The task
Looking at the data below, report how many lines contain "eine", with no other words.
==== Records to use
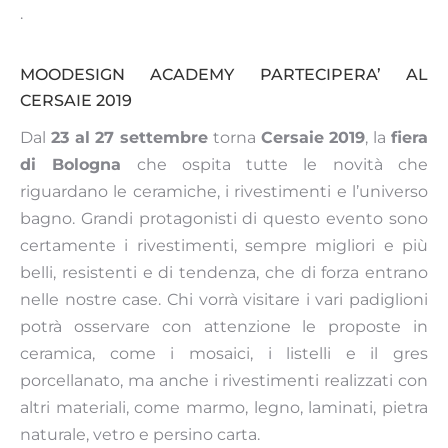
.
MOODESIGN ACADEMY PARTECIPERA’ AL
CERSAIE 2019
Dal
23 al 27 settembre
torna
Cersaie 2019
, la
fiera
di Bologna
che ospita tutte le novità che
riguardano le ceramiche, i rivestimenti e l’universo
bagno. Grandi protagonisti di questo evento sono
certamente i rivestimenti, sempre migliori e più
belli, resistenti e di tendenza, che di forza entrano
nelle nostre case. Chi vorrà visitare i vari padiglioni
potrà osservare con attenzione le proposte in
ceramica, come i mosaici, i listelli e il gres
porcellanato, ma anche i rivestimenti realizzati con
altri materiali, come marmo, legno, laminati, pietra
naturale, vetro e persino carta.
========
==== Records to use
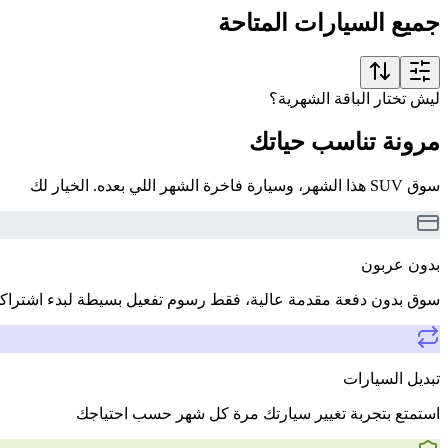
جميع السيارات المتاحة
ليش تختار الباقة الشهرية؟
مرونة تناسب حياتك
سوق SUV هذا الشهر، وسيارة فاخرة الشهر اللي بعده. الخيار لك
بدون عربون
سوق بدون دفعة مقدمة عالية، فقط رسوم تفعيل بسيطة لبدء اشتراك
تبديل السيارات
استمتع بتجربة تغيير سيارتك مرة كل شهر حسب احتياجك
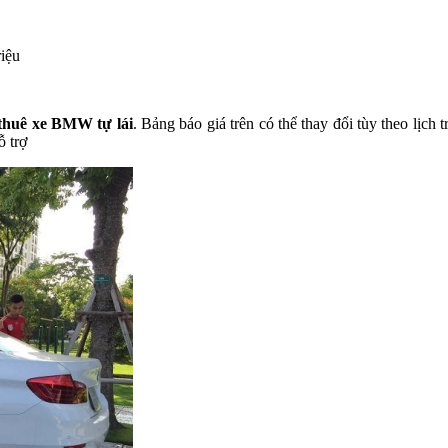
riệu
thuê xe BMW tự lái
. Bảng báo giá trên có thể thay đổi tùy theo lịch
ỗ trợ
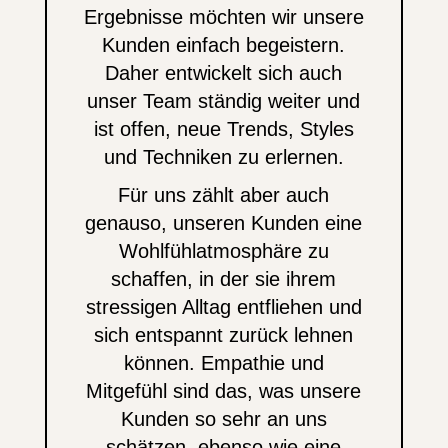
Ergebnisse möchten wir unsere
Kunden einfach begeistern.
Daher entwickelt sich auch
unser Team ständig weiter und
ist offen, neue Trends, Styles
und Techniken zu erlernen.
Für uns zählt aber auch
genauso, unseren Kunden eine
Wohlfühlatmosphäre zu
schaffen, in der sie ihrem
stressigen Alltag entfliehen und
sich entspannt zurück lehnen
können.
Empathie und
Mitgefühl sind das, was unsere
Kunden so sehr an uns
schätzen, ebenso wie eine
========
Response to this task
2